Amazon said that 19,816 employees had contracted the virus when announcing the results of a "thorough analysis of data on all 1,372,000 Amazon and Whole Foods Market front-line employees across the U.S. employed at any time from March 1 to September 19, 2020" in a blog post.
The company's numbers indicate that around 1.44 percent of employees have contracted the virus, while the 7,277,352 cases confirmed in the U.S. by Johns Hopkins University represents about 2.2 percent of the country's overall population.
"Based on this analysis, if the rate among Amazon and Whole Foods Market employees were the same as it is for the general population rate, we estimate that we would have seen 33,952 cases among our workforce," the company wrote. "In reality, 19,816 employees have tested positive or been presumed positive for COVID-19—42% lower than the expected number."

In a state-by-state breakdown of infection rates supplied by the company, in most cases Amazon employees showed fewer infections than would be expected when compared to Johns Hopkins statistics on infections among the general population.
However, there were some exceptions. Workers in Minnesota and West Virginia were infected at rates greater than what would be expected based on the overall population infection rates. In Kansas, Amazon's infection rate was identical to the state's general population rate.

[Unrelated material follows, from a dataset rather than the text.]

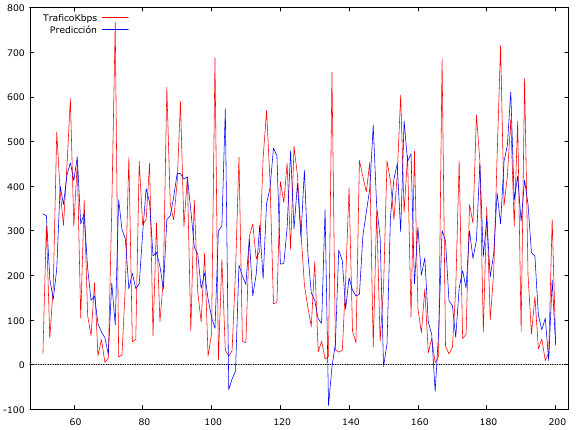
Figure 9. Prediction and fit for the ARIMA model (2,1,32).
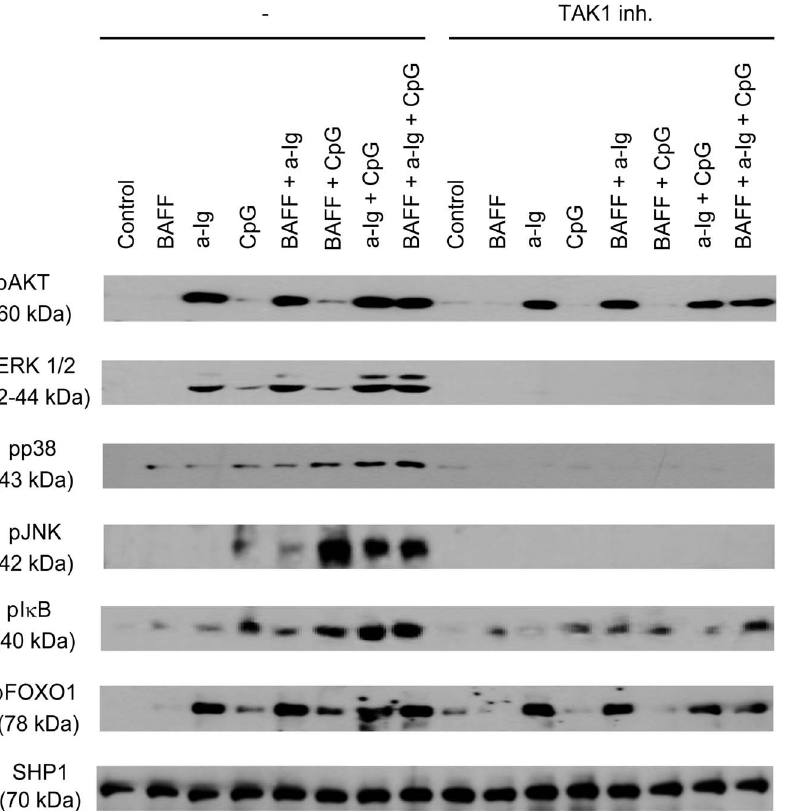
Figure 3. TAK1 dependent activation of the MAPK and NF k B pathways in B cells stimulated with combinations of anti-IgG, CPG ODN and BAFF. Resting tonsill B cells were stimulated with combinations of anti-Ig (2.5 m g/ml), BAFF (100 ng/ml) and CpG (2 m g/ml) for 30 min with or without TAK1 inhibitor ((5Z)-7-Oxozeaenol), and the phosphorylation of various signaling molecules was tested by Western blot.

The company described their analysis as "conservative" because it included both presumed cases and those who definitively tested positive, while noting that employees are tested and regularly screened for symptoms "regardless of whether they are showing symptoms," unlike the general public.
The post also urged other major companies to follow suit and share testing information in order to "benchmark our progress and share best practices across businesses and industries."
"We hope sharing this data and our learnings will encourage others to follow, and will prove useful as states make decisions about reopening public facilities and employers consider whether and how to bring people back to work," the company wrote.
Amazon had previously resisted calls to release information on how many employees contracted the virus. The company says it has taken extensive precautions to limit the spread of COVID-19 among workers, with the relatively low infection rates reported in their own analysis appearing to suggest the measures have been effective.
However, some Amazon employees, particularly those working in warehouses, gave the company less than glowing reviews earlier this year. At least hundreds of warehouse workers have protested the company since March, claiming it has ignored safety guidelines and treated workers poorly as demand, and profits, increased significantly during the pandemic.
Amazon declined Newsweek's request for comment.